Copy the lines of the items verbatim, from the line containing "locality: East Humboldt Mts." through the line containing "family: Fabaceae", and nothing else.

[Dataset items]
#####

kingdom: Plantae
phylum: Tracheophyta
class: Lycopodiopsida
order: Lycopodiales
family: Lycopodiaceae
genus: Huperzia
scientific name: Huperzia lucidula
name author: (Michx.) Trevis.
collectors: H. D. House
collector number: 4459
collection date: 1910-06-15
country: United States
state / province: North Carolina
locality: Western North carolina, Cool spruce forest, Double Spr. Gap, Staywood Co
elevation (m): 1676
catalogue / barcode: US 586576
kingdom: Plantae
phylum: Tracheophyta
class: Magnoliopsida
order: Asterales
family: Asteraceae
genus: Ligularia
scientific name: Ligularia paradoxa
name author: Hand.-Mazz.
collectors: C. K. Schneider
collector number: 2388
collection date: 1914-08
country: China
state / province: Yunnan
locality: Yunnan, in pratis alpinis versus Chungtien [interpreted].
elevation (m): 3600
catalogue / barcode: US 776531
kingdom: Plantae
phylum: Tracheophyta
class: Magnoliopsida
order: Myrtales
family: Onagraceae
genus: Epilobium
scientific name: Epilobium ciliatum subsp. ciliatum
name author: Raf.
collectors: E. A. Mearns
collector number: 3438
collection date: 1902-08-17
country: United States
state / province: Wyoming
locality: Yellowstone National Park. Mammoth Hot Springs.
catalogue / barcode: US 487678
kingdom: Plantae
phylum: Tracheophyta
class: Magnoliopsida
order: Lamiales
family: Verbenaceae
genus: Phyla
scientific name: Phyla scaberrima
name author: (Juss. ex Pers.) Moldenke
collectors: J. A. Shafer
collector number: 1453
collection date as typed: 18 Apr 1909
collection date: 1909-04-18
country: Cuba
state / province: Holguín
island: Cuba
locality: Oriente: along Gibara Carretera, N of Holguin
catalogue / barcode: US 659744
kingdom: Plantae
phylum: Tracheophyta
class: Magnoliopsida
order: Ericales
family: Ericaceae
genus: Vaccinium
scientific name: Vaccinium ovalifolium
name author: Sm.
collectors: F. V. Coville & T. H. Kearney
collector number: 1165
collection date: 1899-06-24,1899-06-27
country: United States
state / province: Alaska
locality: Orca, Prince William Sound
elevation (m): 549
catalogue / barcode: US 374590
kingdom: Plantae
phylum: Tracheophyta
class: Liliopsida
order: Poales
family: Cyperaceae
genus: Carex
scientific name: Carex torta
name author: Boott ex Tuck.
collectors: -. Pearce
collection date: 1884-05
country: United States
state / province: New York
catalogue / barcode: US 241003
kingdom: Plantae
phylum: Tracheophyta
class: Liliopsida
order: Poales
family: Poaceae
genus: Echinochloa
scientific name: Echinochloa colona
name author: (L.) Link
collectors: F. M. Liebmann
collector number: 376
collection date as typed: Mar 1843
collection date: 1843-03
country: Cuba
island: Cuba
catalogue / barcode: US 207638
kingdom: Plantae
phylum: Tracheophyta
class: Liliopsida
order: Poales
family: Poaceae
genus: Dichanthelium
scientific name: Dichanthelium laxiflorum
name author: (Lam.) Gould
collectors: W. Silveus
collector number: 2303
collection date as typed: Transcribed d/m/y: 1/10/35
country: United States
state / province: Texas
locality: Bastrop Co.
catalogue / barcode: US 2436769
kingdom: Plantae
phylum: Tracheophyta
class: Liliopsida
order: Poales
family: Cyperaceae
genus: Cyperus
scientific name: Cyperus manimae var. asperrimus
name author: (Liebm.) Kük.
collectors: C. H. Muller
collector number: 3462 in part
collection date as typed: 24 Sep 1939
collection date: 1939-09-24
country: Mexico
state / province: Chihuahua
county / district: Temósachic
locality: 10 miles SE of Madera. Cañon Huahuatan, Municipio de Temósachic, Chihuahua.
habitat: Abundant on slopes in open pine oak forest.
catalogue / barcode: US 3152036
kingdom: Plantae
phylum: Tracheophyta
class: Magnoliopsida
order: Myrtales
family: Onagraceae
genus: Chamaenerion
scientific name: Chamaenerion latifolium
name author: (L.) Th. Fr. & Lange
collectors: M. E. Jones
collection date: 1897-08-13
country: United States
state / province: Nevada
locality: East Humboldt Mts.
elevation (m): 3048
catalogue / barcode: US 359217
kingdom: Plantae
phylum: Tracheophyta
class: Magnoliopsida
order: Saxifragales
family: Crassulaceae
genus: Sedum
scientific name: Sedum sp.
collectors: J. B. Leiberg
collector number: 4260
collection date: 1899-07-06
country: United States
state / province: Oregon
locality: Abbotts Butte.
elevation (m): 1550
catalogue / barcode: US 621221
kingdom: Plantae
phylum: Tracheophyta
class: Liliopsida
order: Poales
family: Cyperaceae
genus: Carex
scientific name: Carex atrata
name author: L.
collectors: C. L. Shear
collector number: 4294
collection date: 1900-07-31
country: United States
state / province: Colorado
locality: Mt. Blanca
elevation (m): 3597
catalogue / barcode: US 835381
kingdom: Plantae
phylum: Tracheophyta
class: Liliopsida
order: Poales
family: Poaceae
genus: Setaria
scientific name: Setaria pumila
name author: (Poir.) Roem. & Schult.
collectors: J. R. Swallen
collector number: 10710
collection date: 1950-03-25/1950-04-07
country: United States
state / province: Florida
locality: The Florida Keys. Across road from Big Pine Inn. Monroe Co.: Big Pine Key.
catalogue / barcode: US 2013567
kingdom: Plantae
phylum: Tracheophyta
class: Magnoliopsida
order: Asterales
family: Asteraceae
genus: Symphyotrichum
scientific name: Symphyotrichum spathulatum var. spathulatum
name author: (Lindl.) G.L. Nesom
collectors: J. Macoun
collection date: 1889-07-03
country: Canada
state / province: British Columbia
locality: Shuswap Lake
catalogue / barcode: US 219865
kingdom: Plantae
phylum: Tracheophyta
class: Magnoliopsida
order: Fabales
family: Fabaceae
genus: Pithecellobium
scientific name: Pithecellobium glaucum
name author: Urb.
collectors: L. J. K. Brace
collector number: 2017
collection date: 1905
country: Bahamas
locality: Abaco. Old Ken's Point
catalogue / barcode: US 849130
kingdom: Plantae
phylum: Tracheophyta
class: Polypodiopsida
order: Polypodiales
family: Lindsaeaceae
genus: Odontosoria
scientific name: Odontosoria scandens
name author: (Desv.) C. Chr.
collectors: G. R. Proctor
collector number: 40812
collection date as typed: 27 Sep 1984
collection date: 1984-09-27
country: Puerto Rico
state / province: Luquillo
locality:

#####

▶ _Result_:
locality: East Humboldt Mts.
elevation (m): 3048
catalogue / barcode: US 359217
kingdom: Plantae
phylum: Tracheophyta
class: Magnoliopsida
order: Saxifragales
family: Crassulaceae
genus: Sedum
scientific name: Sedum sp.
collectors: J. B. Leiberg
collector number: 4260
collection date: 1899-07-06
country: United States
state / province: Oregon
locality: Abbotts Butte.
elevation (m): 1550
catalogue / barcode: US 621221
kingdom: Plantae
phylum: Tracheophyta
class: Liliopsida
order: Poales
family: Cyperaceae
genus: Carex
scientific name: Carex atrata
name author: L.
collectors: C. L. Shear
collector number: 4294
collection date: 1900-07-31
country: United States
state / province: Colorado
locality: Mt. Blanca
elevation (m): 3597
catalogue / barcode: US 835381
kingdom: Plantae
phylum: Tracheophyta
class: Liliopsida
order: Poales
family: Poaceae
genus: Setaria
scientific name: Setaria pumila
name author: (Poir.) Roem. & Schult.
collectors: J. R. Swallen
collector number: 10710
collection date: 1950-03-25/1950-04-07
country: United States
state / province: Florida
locality: The Florida Keys. Across road from Big Pine Inn. Monroe Co.: Big Pine Key.
catalogue / barcode: US 2013567
kingdom: Plantae
phylum: Tracheophyta
class: Magnoliopsida
order: Asterales
family: Asteraceae
genus: Symphyotrichum
scientific name: Symphyotrichum spathulatum var. spathulatum
name author: (Lindl.) G.L. Nesom
collectors: J. Macoun
collection date: 1889-07-03
country: Canada
state / province: British Columbia
locality: Shuswap Lake
catalogue / barcode: US 219865
kingdom: Plantae
phylum: Tracheophyta
class: Magnoliopsida
order: Fabales
family: Fabaceae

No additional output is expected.